As far as criticism goes.... I got nothin. Steph is playing out very realistically imo, the interactions feel real. I'm honestly all around hecking terrified of how the GF will react to how Steph is starting to actually handle the situation. Especially after the "I'm bleeding" scare from earlier.
Date: 10/07/18 05:44 pm Title: And the Unseen
Wow, Steph is really petite! I guess she's just starting to realize how vulnerable that makes her.
Looking forward to the therapy session, wondering how unusual her reaction is. Do most sufferers make as soft a landing as her, or is she special?
Date: 10/04/18 07:18 pm Title: And the Unseen
Another chapter already? Not that I'm complaining, though!
Kind of refreshing to read a story where the main character isn't either fighting against their new sex or really happy about the transformation, but in between, and doesn't fight the idea of wearing female clothes. Of course there are many stories where it's the same, but few describe the indifference that thoroughly.
Also a good chapter with the misogynistic store attendant.
Author's Response: I definitely have a hard time connecting with characters who work really really hard to fight the change. Perhaps because I feel like many of them fight the change because of internalized misogyny. It was really hard for me to write the parts where Stephanie was feeling pretty bad about intersex flu, but I'm happy to be out of the rough patches and into the part of the story where we get to see how her life unfolds.
Date: 10/04/18 01:18 pm Title: Concerning the Flesh
Despite your challenges writing this chapter, it came out excellently! It's probably really hard to write about changing sexes just like that, as it doesn't happen in real life and we can only imagine what it feels like. Still, you made it believable :)
Date: 09/30/18 03:28 am Title: Intersex Flu
You’re a great writer, and I love your characters. I want to see you finish more of these stories. I really liked a Simple Favor, but I wouldn't have read it if it weren’t finished. Some folk just can’t seem to finish stories, and I hate being left stranded in the middle. I am really hoping that you won’t become one of them.
Author's Response: I have every intention of finishing this story. Several chapters ahead of the most recent one are already outline, but I have a lot going on in my personal life right now. That should be sorted out within a few weeks, though, and I will hopefully be able to return to a more regular publishing schedule.

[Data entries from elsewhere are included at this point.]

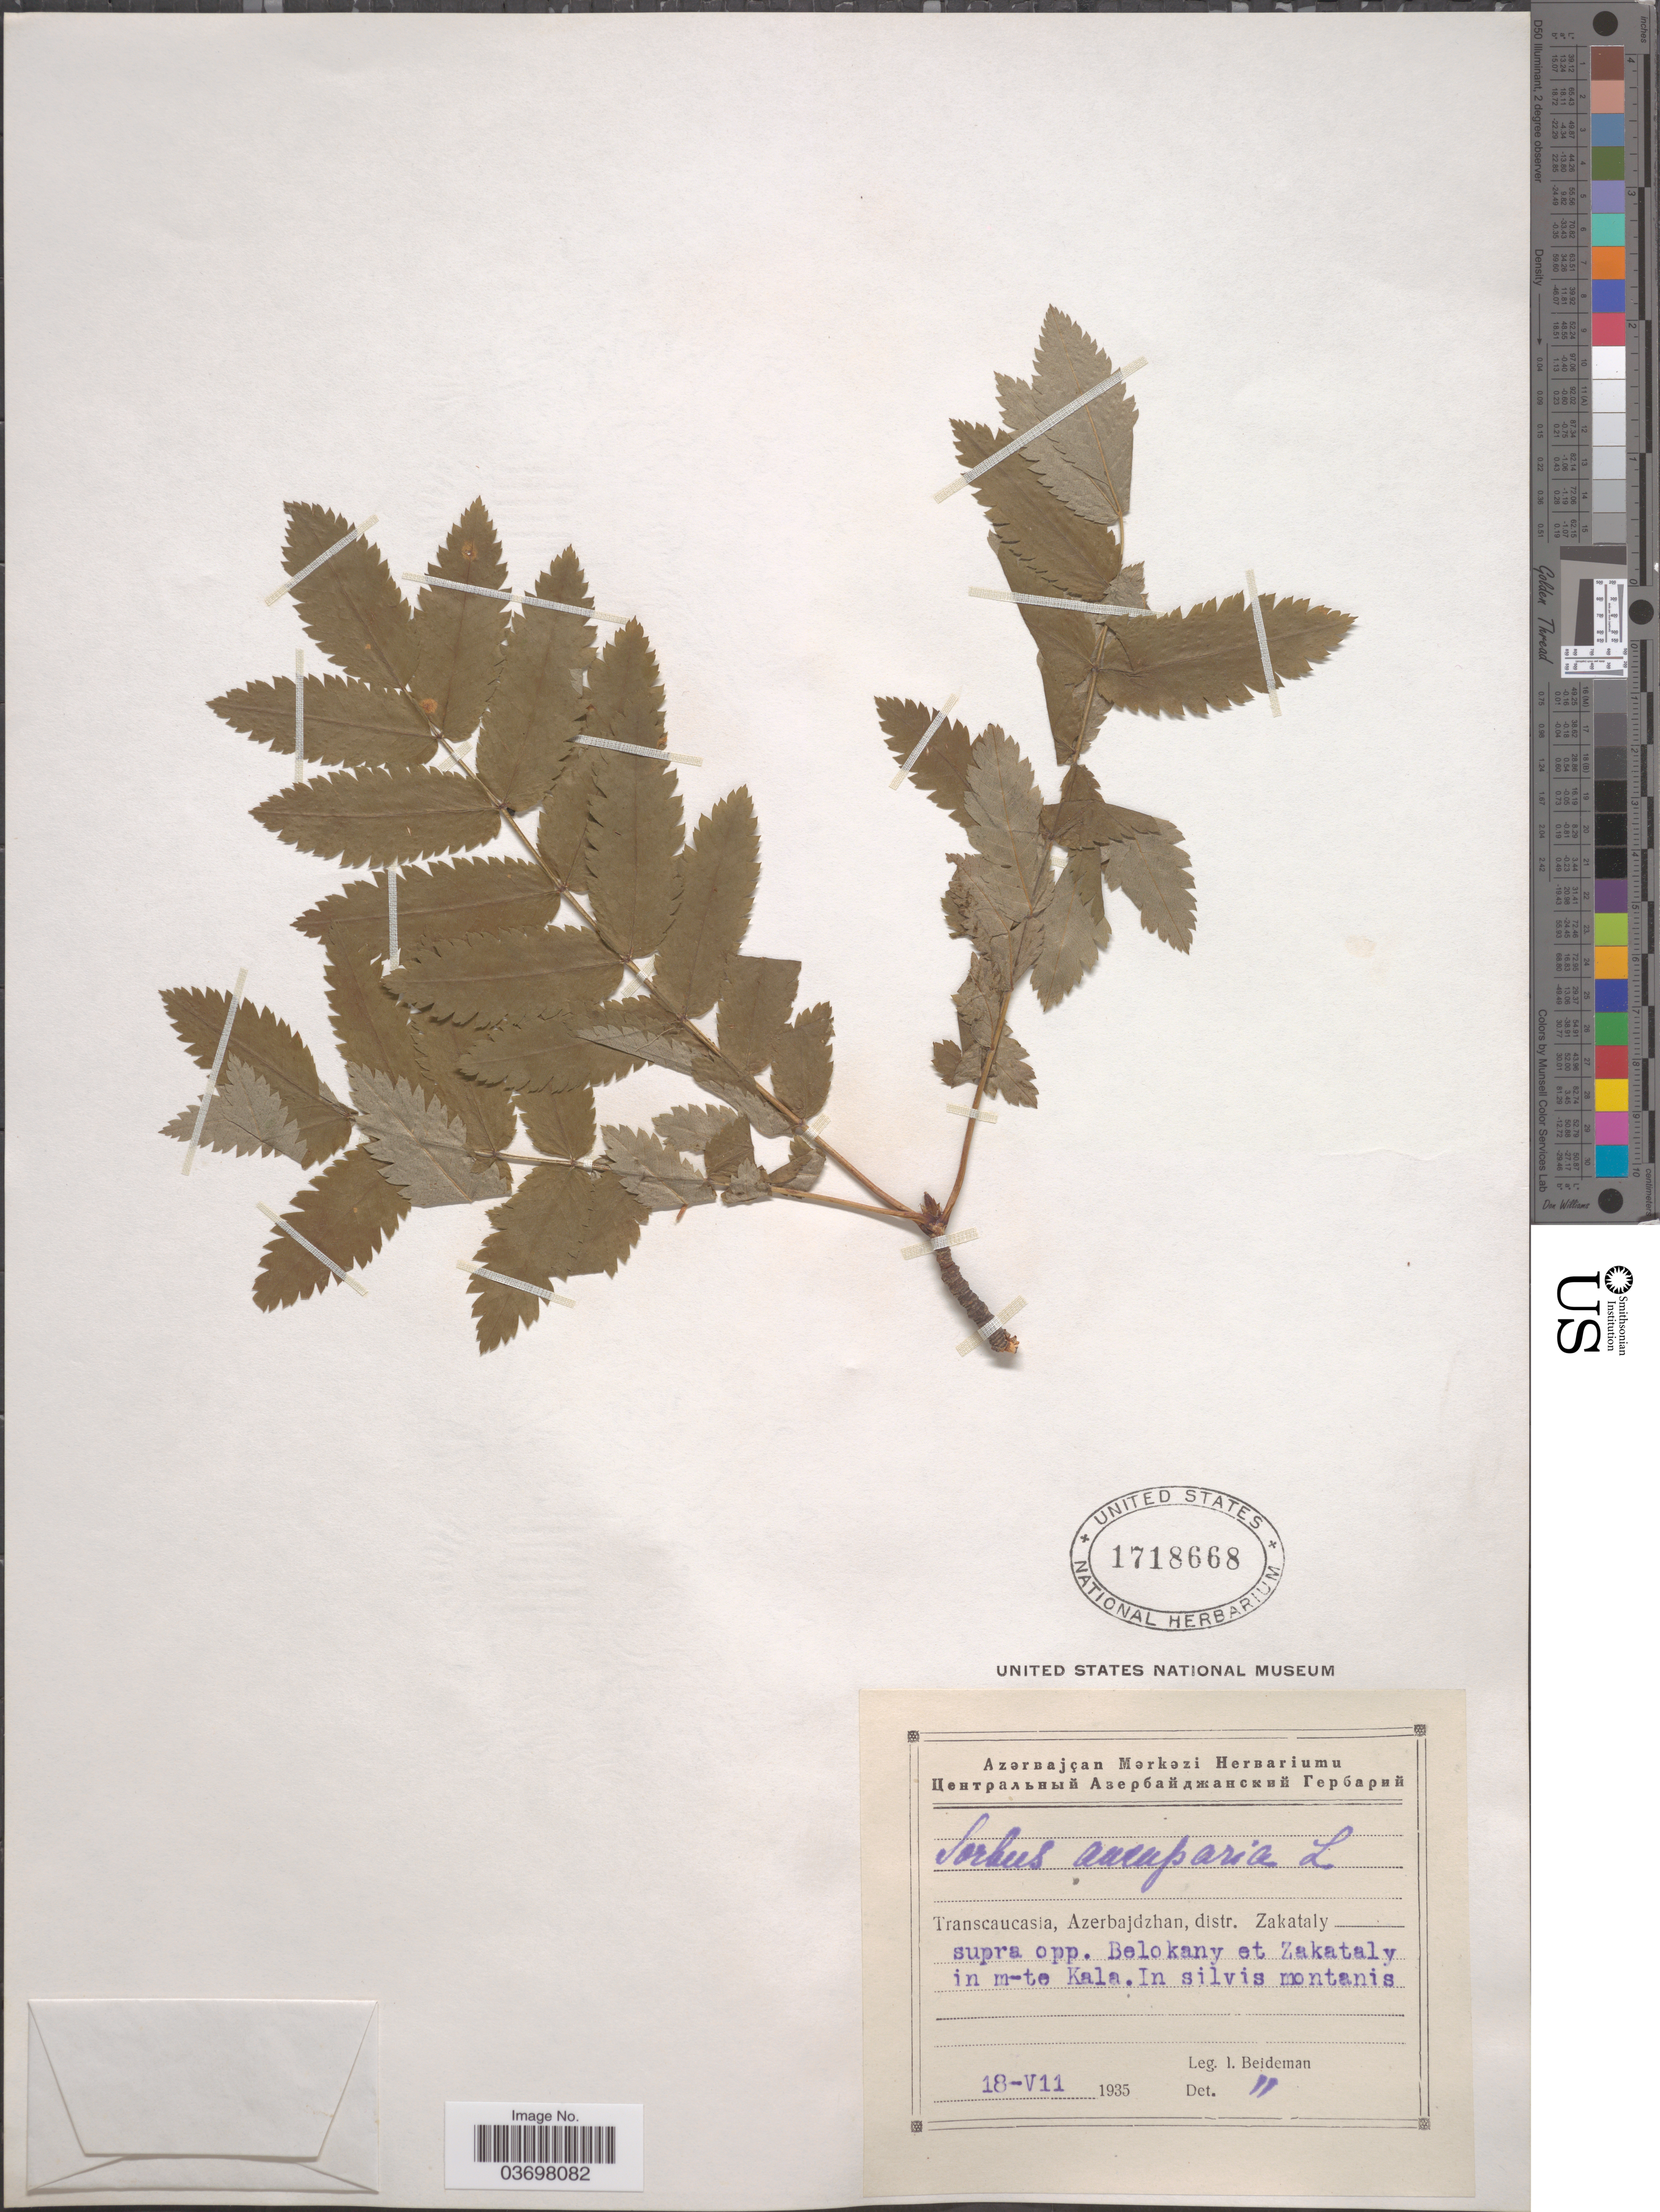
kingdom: Plantae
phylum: Tracheophyta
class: Magnoliopsida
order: Rosales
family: Rosaceae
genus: Sorbus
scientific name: Sorbus aucuparia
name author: L.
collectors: I. Beideman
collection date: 1935-07-18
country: Azerbaijan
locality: Transcaucasia, Azerbajdzhan, distr. Zakataly. Supra opp. Belokany et Zakataly in m-te Kala. In silvis montanis.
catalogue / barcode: US 1718668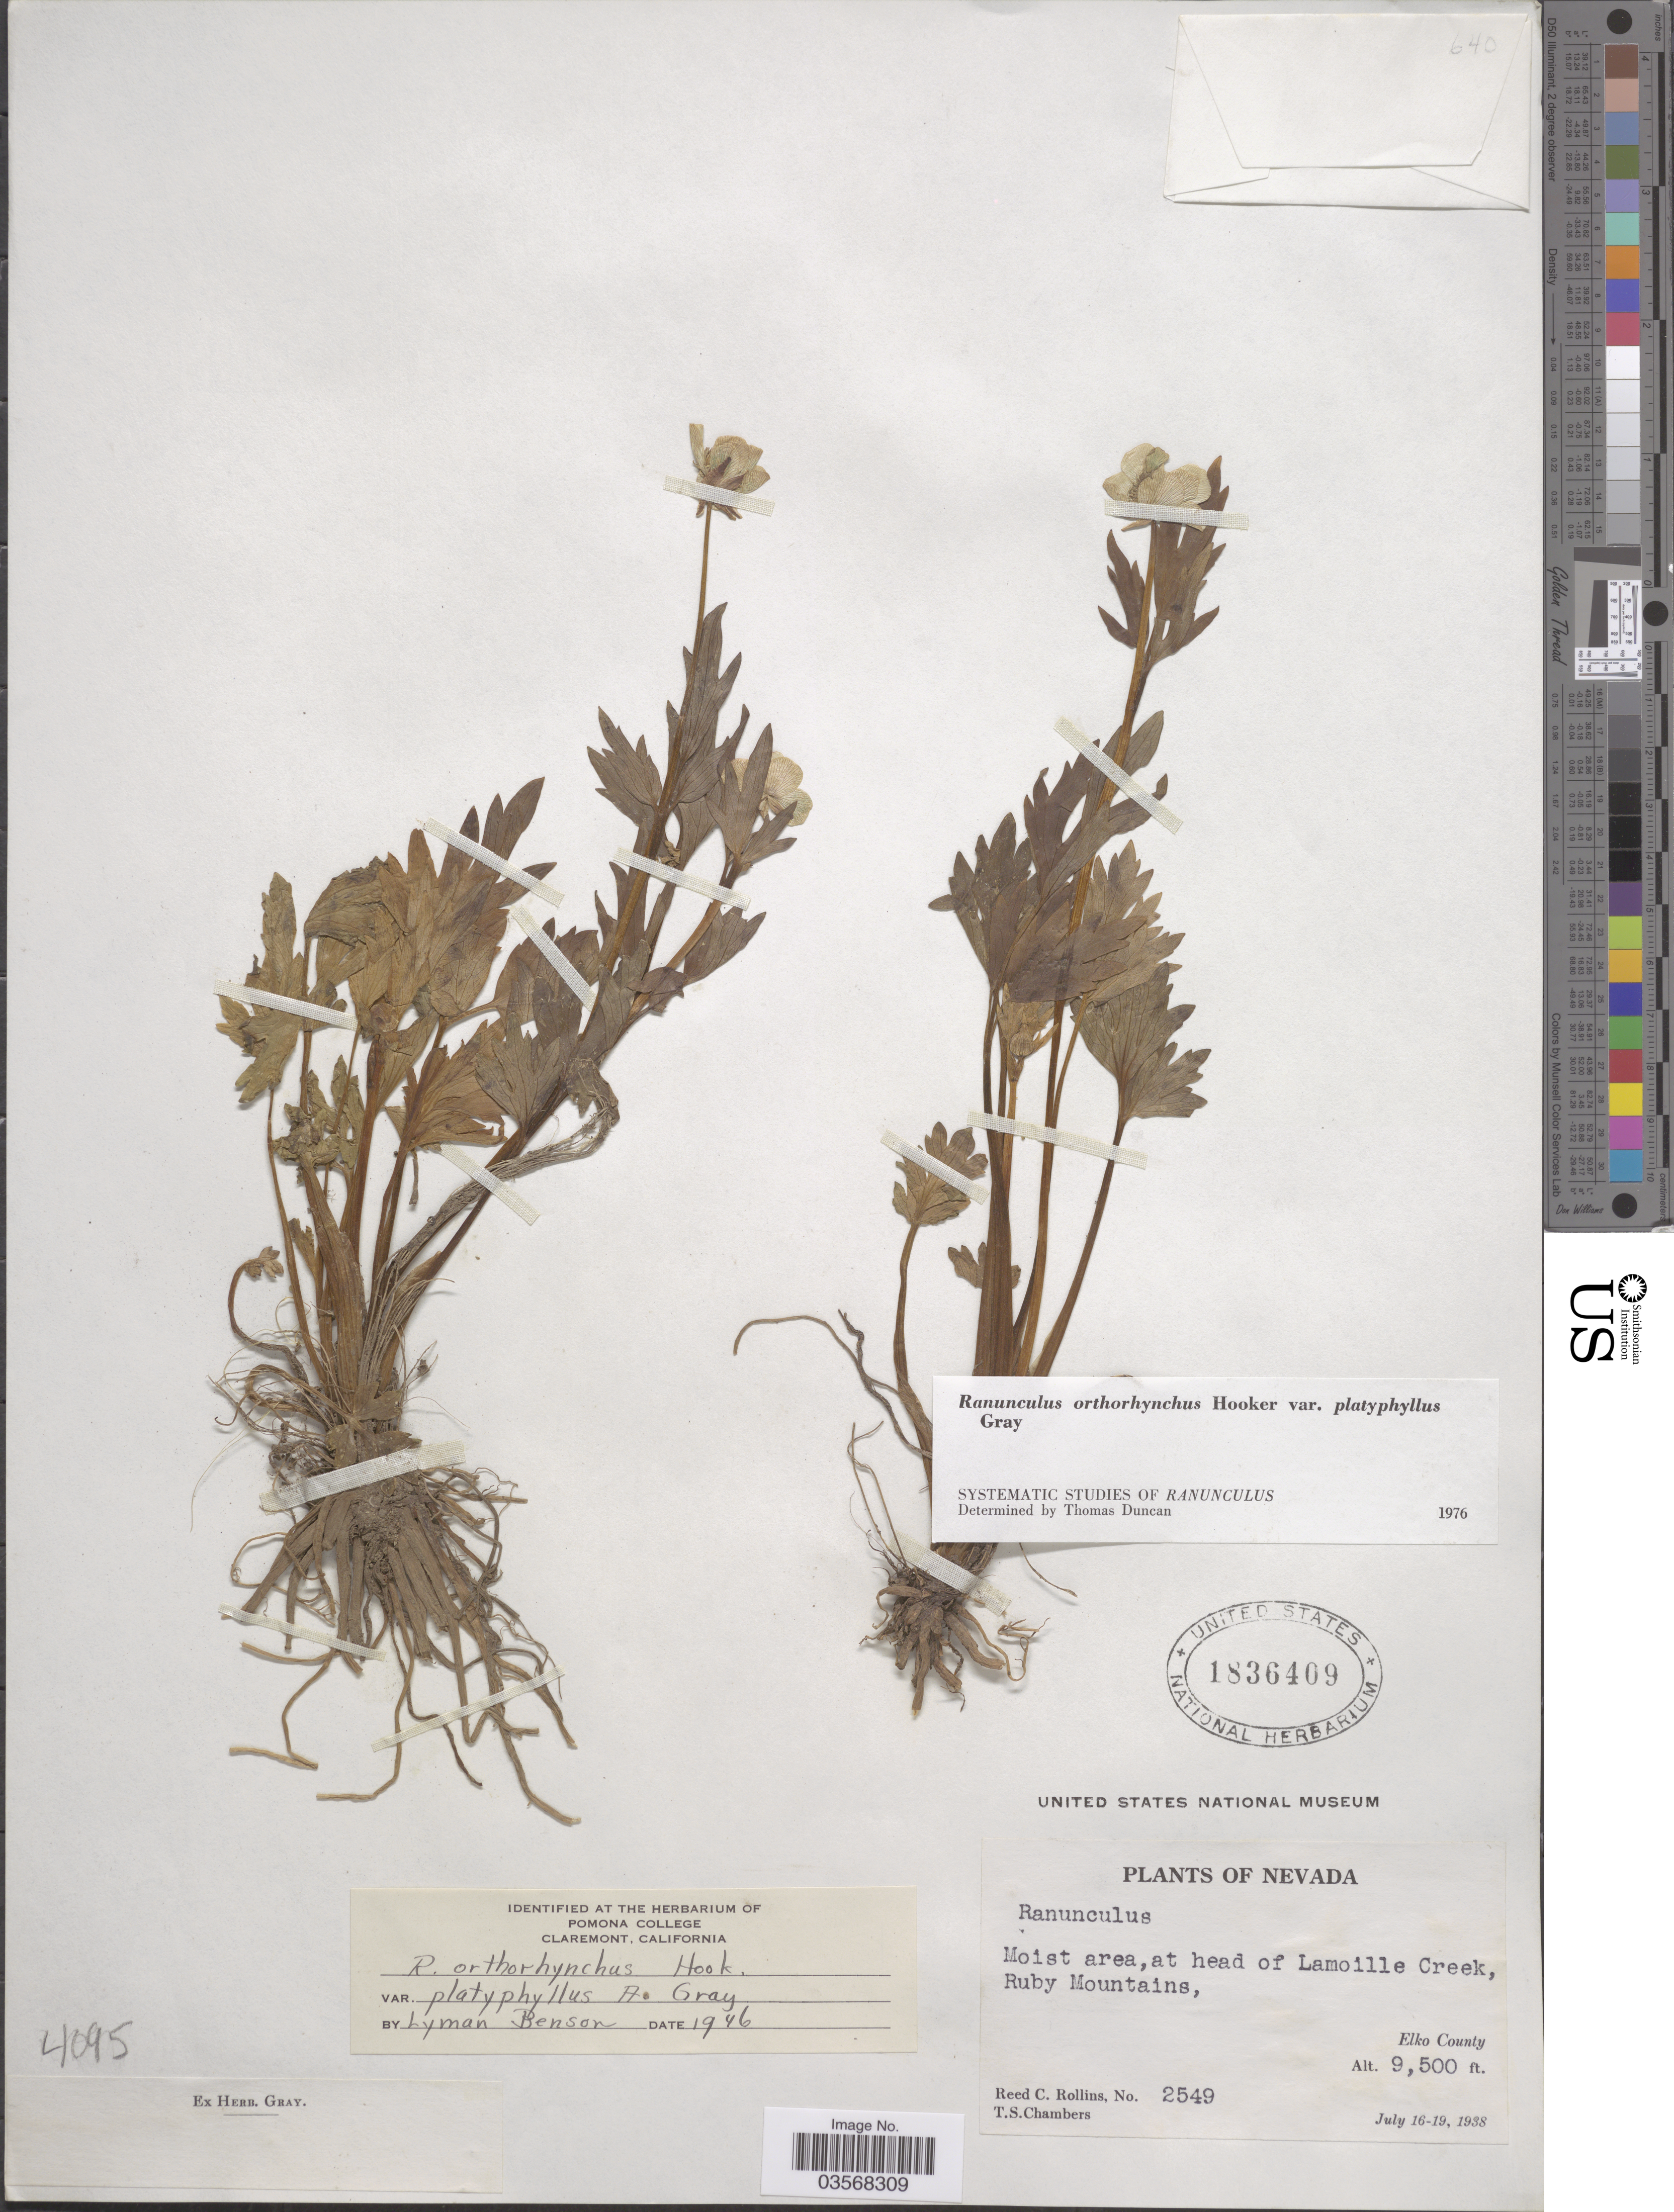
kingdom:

Date: 09/24/18 09:11 am Title: Monster
Great! I sense some similarities with For A Girl, mainly with the illness and the sports theme. Coincidence or intentional? I guess it doesn't matter, it's great anyway.
Just don't let Justin name him(her?)self Justine, gahh. Good job, I'll definitely read future chapters!
Author's Response: I'm aware of the similarities, but I think they're unintentional. I would say that these two are related in the same way that any two generic athletics stories are related. I won't say more in order to stay out of spoiler territory, but I think that the differences will become a little more clear as the story goes on. We'll see how Justin gets a new name shortly.
Date: 09/23/18 08:54 pm Title: Doctor Moss
Loving it! I wonder how long he will hide his condition? Definitely leaves some suspense. So many non-TG related parts of the story that is similar to my own life. Can't wait to see what you have in store for us readers in the next chapter :)
Author's Response: Oh dang. Now the pressure is on!